**Exercise directions:**
Could you set down every entry exactly as it stands, without the images?

**Record extracts:**
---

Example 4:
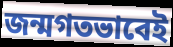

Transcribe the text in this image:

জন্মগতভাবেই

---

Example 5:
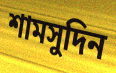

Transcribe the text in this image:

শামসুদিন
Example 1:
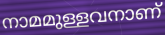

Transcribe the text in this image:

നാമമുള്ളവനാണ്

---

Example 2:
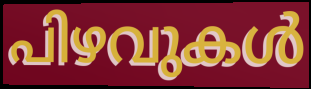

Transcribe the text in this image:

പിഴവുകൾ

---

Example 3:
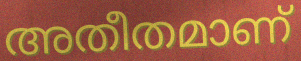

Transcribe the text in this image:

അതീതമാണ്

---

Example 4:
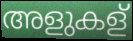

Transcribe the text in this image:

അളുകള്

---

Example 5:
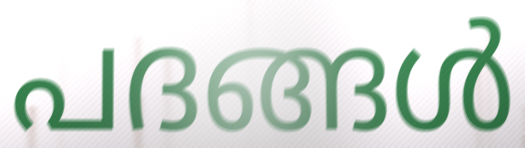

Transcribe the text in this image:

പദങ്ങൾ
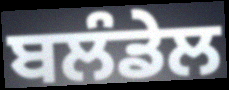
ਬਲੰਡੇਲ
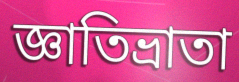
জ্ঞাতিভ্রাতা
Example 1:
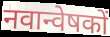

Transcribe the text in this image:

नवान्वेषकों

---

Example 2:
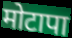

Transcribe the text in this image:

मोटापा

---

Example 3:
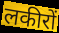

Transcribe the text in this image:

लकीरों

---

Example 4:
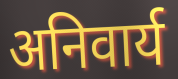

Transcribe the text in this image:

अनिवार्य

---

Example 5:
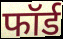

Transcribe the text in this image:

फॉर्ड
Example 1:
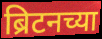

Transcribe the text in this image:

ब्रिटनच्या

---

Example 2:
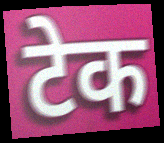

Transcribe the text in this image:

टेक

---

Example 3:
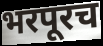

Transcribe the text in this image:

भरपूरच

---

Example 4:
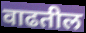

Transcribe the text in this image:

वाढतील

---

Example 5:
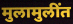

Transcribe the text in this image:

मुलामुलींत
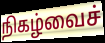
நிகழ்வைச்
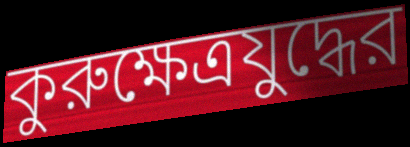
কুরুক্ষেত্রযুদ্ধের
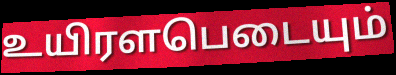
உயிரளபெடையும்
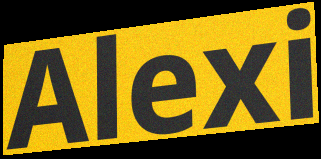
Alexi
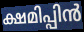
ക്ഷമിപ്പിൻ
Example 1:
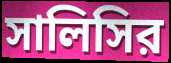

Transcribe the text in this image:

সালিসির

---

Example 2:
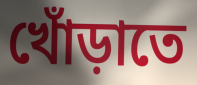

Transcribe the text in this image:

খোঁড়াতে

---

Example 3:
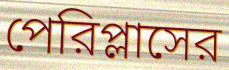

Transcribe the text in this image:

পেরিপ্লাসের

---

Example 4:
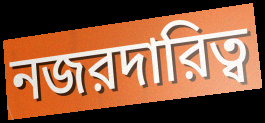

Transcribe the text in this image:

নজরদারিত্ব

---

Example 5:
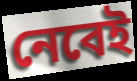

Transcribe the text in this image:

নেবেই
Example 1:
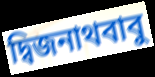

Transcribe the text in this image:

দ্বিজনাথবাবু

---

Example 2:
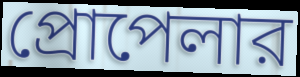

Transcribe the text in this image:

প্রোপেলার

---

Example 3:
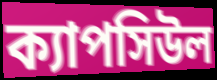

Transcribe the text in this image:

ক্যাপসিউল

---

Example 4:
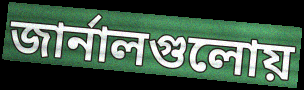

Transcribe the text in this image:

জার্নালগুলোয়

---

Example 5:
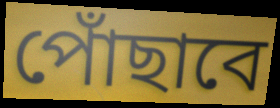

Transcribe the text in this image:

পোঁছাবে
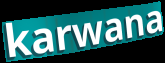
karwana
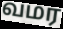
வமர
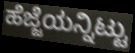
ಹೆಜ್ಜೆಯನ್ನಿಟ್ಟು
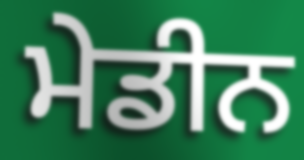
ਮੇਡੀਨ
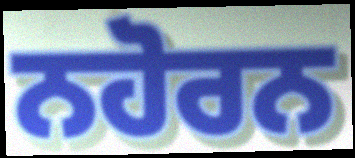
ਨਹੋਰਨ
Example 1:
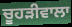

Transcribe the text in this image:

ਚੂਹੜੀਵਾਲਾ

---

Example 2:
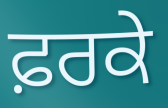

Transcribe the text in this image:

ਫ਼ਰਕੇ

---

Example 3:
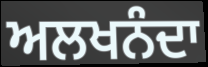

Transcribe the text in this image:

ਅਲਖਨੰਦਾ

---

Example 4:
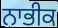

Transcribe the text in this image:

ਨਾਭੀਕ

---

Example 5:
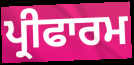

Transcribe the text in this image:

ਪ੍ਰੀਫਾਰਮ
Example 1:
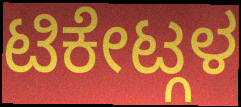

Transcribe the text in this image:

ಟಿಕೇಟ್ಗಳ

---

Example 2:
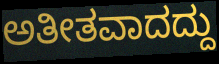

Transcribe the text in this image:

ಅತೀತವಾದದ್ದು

**Solution for this exercise:**
---

Example 4:

Transcribe the text in this image:

জন্মগতভাবেই

---

Example 5:

Transcribe the text in this image:

শামসুদিন
Example 1:

Transcribe the text in this image:

നാമമുള്ളവനാണ്

---

Example 2:

Transcribe the text in this image:

പിഴവുകൾ

---

Example 3:

Transcribe the text in this image:

അതീതമാണ്

---

Example 4:

Transcribe the text in this image:

അളുകള്

---

Example 5:

Transcribe the text in this image:

പദങ്ങൾ
ਬਲੰਡੇਲ
জ্ঞাতিভ্রাতা
Example 1:

Transcribe the text in this image:

नवान्वेषकों

---

Example 2:

Transcribe the text in this image:

मोटापा

---

Example 3:

Transcribe the text in this image:

लकीरों

---

Example 4:

Transcribe the text in this image:

अनिवार्य

---

Example 5:

Transcribe the text in this image:

फॉर्ड
Example 1:

Transcribe the text in this image:

ब्रिटनच्या

---

Example 2:

Transcribe the text in this image:

टेक

---

Example 3:

Transcribe the text in this image:

भरपूरच

---

Example 4:

Transcribe the text in this image:

वाढतील

---

Example 5:

Transcribe the text in this image:

मुलामुलींत
நிகழ்வைச்
কুরুক্ষেত্রযুদ্ধের
உயிரளபெடையும்
Alexi
ക്ഷമിപ്പിൻ
Example 1:

Transcribe the text in this image:

সালিসির

---

Example 2:

Transcribe the text in this image:

খোঁড়াতে

---

Example 3:

Transcribe the text in this image:

পেরিপ্লাসের

---

Example 4:

Transcribe the text in this image:

নজরদারিত্ব

---

Example 5:

Transcribe the text in this image:

নেবেই
Example 1:

Transcribe the text in this image:

দ্বিজনাথবাবু

---

Example 2:

Transcribe the text in this image:

প্রোপেলার

---

Example 3:

Transcribe the text in this image:

ক্যাপসিউল

---

Example 4:

Transcribe the text in this image:

জার্নালগুলোয়

---

Example 5:

Transcribe the text in this image:

পোঁছাবে
karwana
வமர
ಹೆಜ್ಜೆಯನ್ನಿಟ್ಟು
ਮੇਡੀਨ
ਨਹੋਰਨ
Example 1:

Transcribe the text in this image:

ਚੂਹੜੀਵਾਲਾ

---

Example 2:

Transcribe the text in this image:

ਫ਼ਰਕੇ

---

Example 3:

Transcribe the text in this image:

ਅਲਖਨੰਦਾ

---

Example 4:

Transcribe the text in this image:

ਨਾਭੀਕ

---

Example 5:

Transcribe the text in this image:

ਪ੍ਰੀਫਾਰਮ
Example 1:

Transcribe the text in this image:

ಟಿಕೇಟ್ಗಳ

---

Example 2:

Transcribe the text in this image:

ಅತೀತವಾದದ್ದು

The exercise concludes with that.